Most people just read the headline. A few months later, their brains will have filtered out the smaller words and just remember "Obama, Muslim". That's one of the big reasons so many people today still believe he is.

I don't remember the target, but I remember a long-running smear campaign a few years back. Some guy registered a domain named something along the lines of so-and-so-is-not-an-idiotic-jerk.com then put up a website full of innuendo. Things like "Are the rumors that so-and-so molests children true? We here at so-and-so-is-not-an-idiotic-jerk.com don't believe them for a second. Anonymous sources claim that so-and-so enjoys torturing kittens, but we don't think those sources are credible."

IIRC, the legal battle was pretty spectacular. After the website owner won, they kissed and made up. He transferred ownership of the domain to his target, and it's been largely forgotten. I'm not having any luck tracking it down on google, so this is hearsay and should probably be ignored.

We also have a lot of leeway when providing examples.
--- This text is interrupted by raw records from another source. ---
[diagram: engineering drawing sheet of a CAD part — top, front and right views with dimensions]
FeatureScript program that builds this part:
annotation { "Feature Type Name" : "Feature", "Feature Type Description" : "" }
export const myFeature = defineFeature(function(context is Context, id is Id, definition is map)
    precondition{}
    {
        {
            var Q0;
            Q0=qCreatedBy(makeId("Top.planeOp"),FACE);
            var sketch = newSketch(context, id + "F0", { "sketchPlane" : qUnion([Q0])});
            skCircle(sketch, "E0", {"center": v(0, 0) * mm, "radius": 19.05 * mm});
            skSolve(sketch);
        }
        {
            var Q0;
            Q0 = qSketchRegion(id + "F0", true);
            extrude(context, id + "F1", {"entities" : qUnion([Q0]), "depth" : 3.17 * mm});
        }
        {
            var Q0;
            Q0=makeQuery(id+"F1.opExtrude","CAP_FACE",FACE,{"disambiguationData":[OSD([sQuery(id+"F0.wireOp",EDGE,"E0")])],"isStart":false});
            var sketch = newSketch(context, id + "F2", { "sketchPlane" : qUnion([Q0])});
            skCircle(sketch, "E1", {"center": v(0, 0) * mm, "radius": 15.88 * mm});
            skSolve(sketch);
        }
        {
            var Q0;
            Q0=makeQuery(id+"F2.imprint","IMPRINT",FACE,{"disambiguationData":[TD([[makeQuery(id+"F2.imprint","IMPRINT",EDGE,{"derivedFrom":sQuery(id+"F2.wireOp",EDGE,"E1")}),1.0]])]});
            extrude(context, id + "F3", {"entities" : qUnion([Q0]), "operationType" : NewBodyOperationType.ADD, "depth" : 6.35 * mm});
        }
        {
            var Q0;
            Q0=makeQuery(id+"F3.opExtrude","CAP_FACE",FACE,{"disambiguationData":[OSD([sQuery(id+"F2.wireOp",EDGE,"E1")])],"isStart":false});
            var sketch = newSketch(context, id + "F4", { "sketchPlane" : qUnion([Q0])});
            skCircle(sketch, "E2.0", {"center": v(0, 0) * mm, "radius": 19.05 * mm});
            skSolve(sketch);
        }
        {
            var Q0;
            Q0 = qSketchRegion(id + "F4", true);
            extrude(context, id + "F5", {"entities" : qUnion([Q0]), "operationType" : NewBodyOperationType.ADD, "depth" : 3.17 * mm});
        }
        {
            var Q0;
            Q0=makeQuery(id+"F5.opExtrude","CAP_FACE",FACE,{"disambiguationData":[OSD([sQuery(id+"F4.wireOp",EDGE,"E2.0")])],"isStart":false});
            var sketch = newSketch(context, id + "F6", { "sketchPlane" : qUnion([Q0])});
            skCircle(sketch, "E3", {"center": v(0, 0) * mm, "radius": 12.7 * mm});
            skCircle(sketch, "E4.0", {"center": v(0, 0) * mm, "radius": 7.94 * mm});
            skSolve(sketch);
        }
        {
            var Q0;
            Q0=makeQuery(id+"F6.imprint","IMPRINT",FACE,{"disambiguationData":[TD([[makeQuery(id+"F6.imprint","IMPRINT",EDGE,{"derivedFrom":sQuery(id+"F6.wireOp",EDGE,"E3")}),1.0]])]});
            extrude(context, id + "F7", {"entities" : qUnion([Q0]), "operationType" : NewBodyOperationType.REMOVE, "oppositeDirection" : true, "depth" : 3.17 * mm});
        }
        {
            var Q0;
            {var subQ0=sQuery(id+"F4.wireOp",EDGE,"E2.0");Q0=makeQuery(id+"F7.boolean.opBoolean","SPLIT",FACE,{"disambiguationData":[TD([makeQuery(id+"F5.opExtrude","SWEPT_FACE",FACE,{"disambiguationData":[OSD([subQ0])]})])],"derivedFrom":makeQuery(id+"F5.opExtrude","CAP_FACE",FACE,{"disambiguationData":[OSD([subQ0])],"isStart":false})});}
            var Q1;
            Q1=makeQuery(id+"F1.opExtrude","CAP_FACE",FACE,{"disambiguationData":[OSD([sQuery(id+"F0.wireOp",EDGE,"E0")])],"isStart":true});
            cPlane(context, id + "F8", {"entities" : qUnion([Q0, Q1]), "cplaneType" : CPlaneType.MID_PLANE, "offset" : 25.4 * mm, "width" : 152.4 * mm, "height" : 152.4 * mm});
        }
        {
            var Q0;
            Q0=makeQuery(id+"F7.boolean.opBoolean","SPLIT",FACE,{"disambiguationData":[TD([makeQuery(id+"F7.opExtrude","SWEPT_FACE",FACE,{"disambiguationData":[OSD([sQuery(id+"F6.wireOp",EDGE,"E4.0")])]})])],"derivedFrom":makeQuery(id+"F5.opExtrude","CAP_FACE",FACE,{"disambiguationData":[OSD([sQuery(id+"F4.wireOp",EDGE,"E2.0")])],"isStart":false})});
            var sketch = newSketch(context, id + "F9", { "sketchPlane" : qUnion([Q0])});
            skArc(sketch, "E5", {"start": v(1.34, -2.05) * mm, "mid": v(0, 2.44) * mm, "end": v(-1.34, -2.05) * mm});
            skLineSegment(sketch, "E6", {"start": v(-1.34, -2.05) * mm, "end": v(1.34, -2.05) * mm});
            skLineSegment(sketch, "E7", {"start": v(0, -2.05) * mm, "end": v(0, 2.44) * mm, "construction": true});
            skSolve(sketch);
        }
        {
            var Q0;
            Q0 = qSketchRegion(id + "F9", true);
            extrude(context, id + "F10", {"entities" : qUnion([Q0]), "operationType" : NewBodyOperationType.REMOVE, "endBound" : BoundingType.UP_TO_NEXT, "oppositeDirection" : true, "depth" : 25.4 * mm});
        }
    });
It would probably be libel for someone to write "Alex Greeley, of Frog Leap, ND sells illegal fireworks" (I intend that example to be completely fictional. If there is such a person and place, I apologize profusely. I did not mean anything by it). But I could have used a real person and place and probably gotten away with it just fine.

Anyway. What you can't do is come out and make inflammatory declarative statements directly. She apparently wrote that the behavior of some lawyer (who she named) in some case (which she cited) was criminal. No evidence beyond an anonymous source. "Real" journalists can't get away with that sort of thing.

To me, that's why this ruling is so scary. It doesn't seem relevant to the case at hand.